Ironically, Dade County and the state of Florida may have to pick up a large share of the cost of aid programs for immigrants as a result of other bold initiatives by Ronald Reagan — the federal budget cuts. In February, 1982, Vice President George Bush, who heads a cabinet-level task force on south Florida’s Crime, Drug Smuggling and Illegal Immigration, announced an extension of federal subsidies for programs serving indigent immigrants, but only until April 1. He also said, “The Secretary of Navy has authorized the use of U.S. Navy warships — I repeat, U.S. warships — to help the Coast Guard interdict ships smuggling drugs or carrying illegal aliens into Florida.”

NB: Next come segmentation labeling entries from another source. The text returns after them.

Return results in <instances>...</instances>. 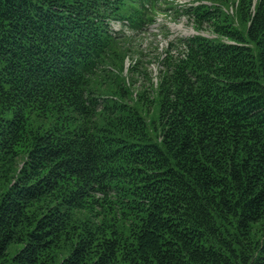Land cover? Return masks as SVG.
<instances>
[{
    "label": "trees",
    "instance_id": "1",
    "mask_svg": "<svg viewBox=\"0 0 264 264\" xmlns=\"http://www.w3.org/2000/svg\"><path fill=\"white\" fill-rule=\"evenodd\" d=\"M188 1L0 0V264H264V0Z\"/></svg>",
    "mask_w": 264,
    "mask_h": 264
},
{
    "label": "rangeland",
    "instance_id": "2",
    "mask_svg": "<svg viewBox=\"0 0 264 264\" xmlns=\"http://www.w3.org/2000/svg\"><path fill=\"white\" fill-rule=\"evenodd\" d=\"M174 8L181 11L189 5L188 0H171ZM175 10V9H174ZM231 12V8L229 9ZM111 32L122 37L125 40L123 47L129 49L128 56L124 61V76H128V68H130L137 60H140L145 67V71L149 77L156 81L160 63L156 60L165 56V50L170 42L183 40L195 35H201L208 38H215L216 35L211 28L204 25L201 30H196L194 24L186 15L173 14V10H166V13H160L155 18V23L149 25L143 31H135L126 23L111 21ZM166 32V33H164ZM136 87L140 82H144V78L136 75Z\"/></svg>",
    "mask_w": 264,
    "mask_h": 264
}]
</instances>
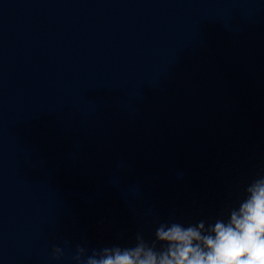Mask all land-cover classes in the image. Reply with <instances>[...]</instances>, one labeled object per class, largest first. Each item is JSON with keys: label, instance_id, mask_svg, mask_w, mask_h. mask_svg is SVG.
<instances>
[{"label": "clouds", "instance_id": "obj_1", "mask_svg": "<svg viewBox=\"0 0 264 264\" xmlns=\"http://www.w3.org/2000/svg\"><path fill=\"white\" fill-rule=\"evenodd\" d=\"M227 217L208 223L161 221L154 238L137 232L134 244L77 247L83 264H264V173L247 182L242 196L226 209ZM54 258L62 254L53 249Z\"/></svg>", "mask_w": 264, "mask_h": 264}]
</instances>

Despite the bravado and heavy-handed measures, some Haitian exiles and immigration experts believe the boats will keep coming. “A few ships on the Windward Passage aren’t going to stop the Haitians once the trade winds shift in April,” said one refugee camp administrator. The choices Haitians face are extremely limited, he pointed out — either emigration or revolution.

“We will survive Duvalier as we survived his father,” says Miami’s Haitian Refugee Center director Father Gerard Jean-Juste. “And we will survive the Reagan administration.” Ultimately, he predicts, the Duvalier regime will be overthrown. In the meantime, coastal Southerners should expect to receive more passengers — arriving dead or alive — in boats like La Nativete.